Оставаться во Львове Донцову уже не имело смысла. Доброжелатели из местной контрразведки сообщили ему, что его личностью уже заинтересовались в Вене, дабы интернировать творца теории «интегрального национализма» как нежелательного иностранца. Ему ничего не оставалось, как убраться со Львова подобру-поздорову. Он оправился в Киев, чтобы там вместе с единомышленниками продолжить борьбу против России, которая, словно взбесившийся паровоз, рвалась, по его словам, к мировому господству.
Но едва он добрался до Житомира, как в Киеве и Виннице отряды Красной Гвардии разоружили части, подчинявшиеся Центральной Раде. Петлюра и Винниченко угодили за решетку, а Скоропадский оказался под домашним арестом.
Казалось, рухнуло дело всей его жизни. Старые хозяева готовы были отдать его на растерзание москалям. Но Донцов, после нескольких дней, проведенных в прострации и упадке духа, подсуетился и нашел новых хозяев.

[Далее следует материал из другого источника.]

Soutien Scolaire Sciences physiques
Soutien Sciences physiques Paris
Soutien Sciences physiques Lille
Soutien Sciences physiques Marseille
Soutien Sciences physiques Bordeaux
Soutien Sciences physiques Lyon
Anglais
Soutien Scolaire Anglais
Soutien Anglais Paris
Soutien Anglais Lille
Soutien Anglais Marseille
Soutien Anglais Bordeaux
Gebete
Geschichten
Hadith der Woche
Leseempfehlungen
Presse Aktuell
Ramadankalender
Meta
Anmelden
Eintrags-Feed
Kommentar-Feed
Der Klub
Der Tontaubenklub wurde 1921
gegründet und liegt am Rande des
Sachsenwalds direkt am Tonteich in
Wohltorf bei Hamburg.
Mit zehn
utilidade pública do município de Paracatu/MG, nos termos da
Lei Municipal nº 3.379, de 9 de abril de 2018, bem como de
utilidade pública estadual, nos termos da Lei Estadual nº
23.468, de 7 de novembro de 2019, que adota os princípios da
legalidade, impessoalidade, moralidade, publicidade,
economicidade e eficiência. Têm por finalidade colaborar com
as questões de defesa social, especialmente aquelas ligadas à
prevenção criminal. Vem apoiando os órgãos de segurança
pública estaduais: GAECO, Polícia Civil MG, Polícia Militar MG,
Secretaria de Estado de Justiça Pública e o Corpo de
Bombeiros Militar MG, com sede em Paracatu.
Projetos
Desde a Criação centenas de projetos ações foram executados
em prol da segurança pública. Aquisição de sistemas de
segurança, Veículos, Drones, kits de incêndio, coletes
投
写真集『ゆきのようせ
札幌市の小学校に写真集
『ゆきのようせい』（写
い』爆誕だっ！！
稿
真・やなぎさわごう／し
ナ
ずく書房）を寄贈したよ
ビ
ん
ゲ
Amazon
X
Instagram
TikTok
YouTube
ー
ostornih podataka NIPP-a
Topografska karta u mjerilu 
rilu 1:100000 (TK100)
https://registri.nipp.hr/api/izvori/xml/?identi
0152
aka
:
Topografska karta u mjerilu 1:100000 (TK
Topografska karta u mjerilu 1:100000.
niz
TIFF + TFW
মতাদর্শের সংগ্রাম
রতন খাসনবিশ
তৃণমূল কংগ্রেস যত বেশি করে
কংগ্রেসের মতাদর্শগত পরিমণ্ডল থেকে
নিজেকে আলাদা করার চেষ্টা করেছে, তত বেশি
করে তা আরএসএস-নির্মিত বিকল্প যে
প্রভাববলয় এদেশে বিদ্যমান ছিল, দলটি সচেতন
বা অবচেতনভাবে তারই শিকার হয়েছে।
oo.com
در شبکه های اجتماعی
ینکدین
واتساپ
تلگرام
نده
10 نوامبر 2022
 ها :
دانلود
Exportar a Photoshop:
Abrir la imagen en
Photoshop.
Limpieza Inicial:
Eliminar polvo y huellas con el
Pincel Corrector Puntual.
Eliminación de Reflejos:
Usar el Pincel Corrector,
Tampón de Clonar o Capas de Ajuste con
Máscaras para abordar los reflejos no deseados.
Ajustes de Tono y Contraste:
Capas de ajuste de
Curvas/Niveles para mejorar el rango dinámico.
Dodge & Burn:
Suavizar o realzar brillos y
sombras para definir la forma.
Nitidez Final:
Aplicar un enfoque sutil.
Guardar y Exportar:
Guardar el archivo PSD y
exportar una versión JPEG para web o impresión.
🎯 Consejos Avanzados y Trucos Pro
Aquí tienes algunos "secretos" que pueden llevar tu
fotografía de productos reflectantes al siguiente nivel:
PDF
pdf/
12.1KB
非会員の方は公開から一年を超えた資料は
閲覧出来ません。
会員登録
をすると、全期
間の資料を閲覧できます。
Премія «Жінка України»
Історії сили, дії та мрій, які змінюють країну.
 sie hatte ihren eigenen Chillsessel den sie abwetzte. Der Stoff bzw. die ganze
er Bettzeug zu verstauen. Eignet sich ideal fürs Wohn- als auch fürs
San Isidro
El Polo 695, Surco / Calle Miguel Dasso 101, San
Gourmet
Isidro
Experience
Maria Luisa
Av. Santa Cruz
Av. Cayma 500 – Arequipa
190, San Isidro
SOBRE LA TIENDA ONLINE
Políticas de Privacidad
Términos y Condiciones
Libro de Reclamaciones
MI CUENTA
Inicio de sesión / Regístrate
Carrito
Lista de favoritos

Знакомый еще по работе в «Союзе по освобождению Украины» националист направил его во французскую военную миссию, курирующую формирование чехословацкого корпуса. Французы подобрали и обогрели Донцова, дали денег и, пообещав в дальнейшем постоянную материальную поддержку, посоветовали отправиться на юг, в родные места, и начать там подготовку к восстанию против советской власти под лозунгом: «Прочь от Москвы!» и «Украина понад усе!».
Прибыв в Мелитополь, Донцов начал собирать банду недоумков, готовых убивать и грабить под любыми лозунгами, лишь бы не нести за это никакой ответственности. Но тут прибыл со своей командой майор Османов и прикрыл эту лавочку на корню.
– В общем, мне все ясно, товарищи, – сказал Османов, когда Донцов прекратил дозволенные речи. – Не с австрийцами и немцами, так с французами и британцами. С кем угодно, лишь бы против москалей. Болезнь неизлечимая. Следовательно… Нестор Иванович, – обратился он к подошедшему к нему Махно, – как у вас в селе поступают с лошадью, заболевшей сапом?
– Пристреливают, Мехмед Ибрагимович, чтобы не заражала других лошадей, – ответил Махно. – Сап ведь такая зараза, что его ничем не вылечишь.
– А скажи мне, можно ли болезнь, которой болен пан Донцов, сравнить с сапом?
– Можно, – зловеще ухмыльнулся Махно. – Это ж где ж такое видано – призывать убивать таких же, как и они, людей, лишь за то, что они не украинцы. Я все понял, товарищ Османов! – И он расстегнул кобуру своего «нагана».
Побледневший как полотно Донцов зашатался и стал медленно сползать по стенке на землю.